第14話

 にひひ、といやらしい笑い方をするスカーレット。それこそがこの仕事の醍醐味。お給料に関わってくること。


《もうお気づきですね。なにか取ってきてください。そこから。過去でも未来でもなんでも。で、色んなところにいつも到着するんですが、残念ながら今回はとても危険な場所に来てしまったと。あちゃー》


 ペシっと額を叩く音。失敗失敗。広すぎてどこになにがいるのか。まだ調査が全然進んでいない。今回は運悪く恐竜のいるとこ。予想できなかった。


「なにか……って。その前に死ぬと思うけど」


 冷静にアデレイドは突っ込んでみる。生えてる雑草を持ってこい、とかならまだなんとかなる。飛んでる鳥を撃ち落として持ってこい、もわかる。でもこんなんだし、今回はむしろ恐竜を諦めたほうがいいと思う。

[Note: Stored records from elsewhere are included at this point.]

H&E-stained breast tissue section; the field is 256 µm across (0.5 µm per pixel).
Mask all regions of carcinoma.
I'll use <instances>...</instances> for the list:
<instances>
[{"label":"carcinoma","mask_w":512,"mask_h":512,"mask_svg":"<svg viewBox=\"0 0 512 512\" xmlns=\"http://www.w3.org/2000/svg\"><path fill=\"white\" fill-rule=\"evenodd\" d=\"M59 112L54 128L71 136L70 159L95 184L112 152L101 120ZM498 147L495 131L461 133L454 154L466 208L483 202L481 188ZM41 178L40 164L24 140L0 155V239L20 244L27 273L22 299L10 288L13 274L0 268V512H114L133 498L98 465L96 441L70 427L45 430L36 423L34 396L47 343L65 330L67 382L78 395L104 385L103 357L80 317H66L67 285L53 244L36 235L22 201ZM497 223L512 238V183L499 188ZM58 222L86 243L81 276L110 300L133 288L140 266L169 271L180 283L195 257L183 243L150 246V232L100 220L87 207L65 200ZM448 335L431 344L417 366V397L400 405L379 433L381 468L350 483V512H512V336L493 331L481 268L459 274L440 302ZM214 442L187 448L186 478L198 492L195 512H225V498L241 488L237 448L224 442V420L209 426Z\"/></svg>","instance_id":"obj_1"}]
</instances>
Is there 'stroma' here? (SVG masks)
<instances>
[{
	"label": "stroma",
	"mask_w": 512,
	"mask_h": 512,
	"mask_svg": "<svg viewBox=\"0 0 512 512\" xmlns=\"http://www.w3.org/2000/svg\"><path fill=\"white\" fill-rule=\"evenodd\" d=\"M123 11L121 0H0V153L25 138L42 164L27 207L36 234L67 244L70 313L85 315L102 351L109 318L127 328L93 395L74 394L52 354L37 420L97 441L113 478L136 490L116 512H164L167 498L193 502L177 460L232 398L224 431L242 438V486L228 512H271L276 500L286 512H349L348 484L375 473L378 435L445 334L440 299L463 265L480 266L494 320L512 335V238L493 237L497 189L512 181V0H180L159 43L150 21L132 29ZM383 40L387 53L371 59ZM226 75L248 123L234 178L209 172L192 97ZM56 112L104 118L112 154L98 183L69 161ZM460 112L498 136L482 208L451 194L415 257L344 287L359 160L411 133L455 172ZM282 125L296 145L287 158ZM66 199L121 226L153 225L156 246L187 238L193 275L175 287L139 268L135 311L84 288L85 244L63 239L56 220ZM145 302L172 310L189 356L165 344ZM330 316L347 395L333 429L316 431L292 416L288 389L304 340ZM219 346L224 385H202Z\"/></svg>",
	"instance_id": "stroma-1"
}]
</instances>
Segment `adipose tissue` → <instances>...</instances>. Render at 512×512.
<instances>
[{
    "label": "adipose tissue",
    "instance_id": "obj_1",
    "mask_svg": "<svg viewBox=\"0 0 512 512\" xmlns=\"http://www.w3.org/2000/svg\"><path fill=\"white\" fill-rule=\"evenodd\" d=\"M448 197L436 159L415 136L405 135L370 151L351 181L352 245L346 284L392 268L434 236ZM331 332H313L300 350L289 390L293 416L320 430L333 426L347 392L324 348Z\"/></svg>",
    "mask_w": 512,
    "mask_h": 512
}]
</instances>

 わかってないなぁ。でもそんなところも可愛い。スカーレットは優しく、それでいて冷え切った回答を用意している。


《それならそれでいいじゃないですか。言ったでしょ? いくらでも補充はききますし、だからこその死刑囚なんですよ。人類の進化のためだったら。あなた達の命くらい安いもんでしょ?》


 死刑の判断が甘くなり、簡単に死刑囚を生み出すことができるようになった昨今。これほど派遣するのに適した者達はいない。なんたって捨て駒。利益を生み出せたら儲け物。でも死刑反対に五月蝿い連中には秘密に。こっそりと。世界が世界に隠し事。


 にしては。手にした銃は、当初はウキウキとした者だが、あんなものを見たあとではオーガストには心許ない。


「それならもっとマシな武器を用意しろ。こんなんで勝てるか、あれに」


 あまりにバカバカしすぎてだいぶ落ち着いてきた。笑うしかない。世界は広い、とシンプルに切り替え。


《何度も言いますが、我々としては死んでいただいて構わない、というか死んでいただきたいので、最後に温情で交渉しているだけなんですよ。生きて成果を持ち帰り続けていただければ、ついでに生き続けることもできるっちゃできますから》


「俺達にはあぁいった化け物を倒す手段がある、ということか?」


 どこかスカーレットの口ぶりから、まだ秘密にしていることがある気がしてしょうがない。エリオットはそう判断した。太古の生物がいることは想定内。もしそうなったら。その時のための。もし回収できれば。


 やはりこの人は。やりやすいしやりづらい。しかしスカーレットは嫌いじゃない。


《その通りです。リーダーに任命しましょう。強い弱いよりも、いつも冷静でまわりが見えているあなたに相応しい》


 勝手に決まっていたみたいだけど修正。ほんの少しだけ、生き延びてしまってもいい人達に思えてきた。だから手助けできることはできるだけやってみよう。成功したらそれはそれでお給料に反映されるし。


 リーダー、といっても形だけであることはエリオットもわかっている。しかしそうなると文句の言いたくなることもある。


「なら戦力はひとりも殺さないでほしかったんだがな」


 猫背の男。そのおかげでコンマ数パーセント程度には違いが生まれているかもしれない。今の時点で違った意味で役に立っているようだが。喰わせたのは、まぁ、すまない。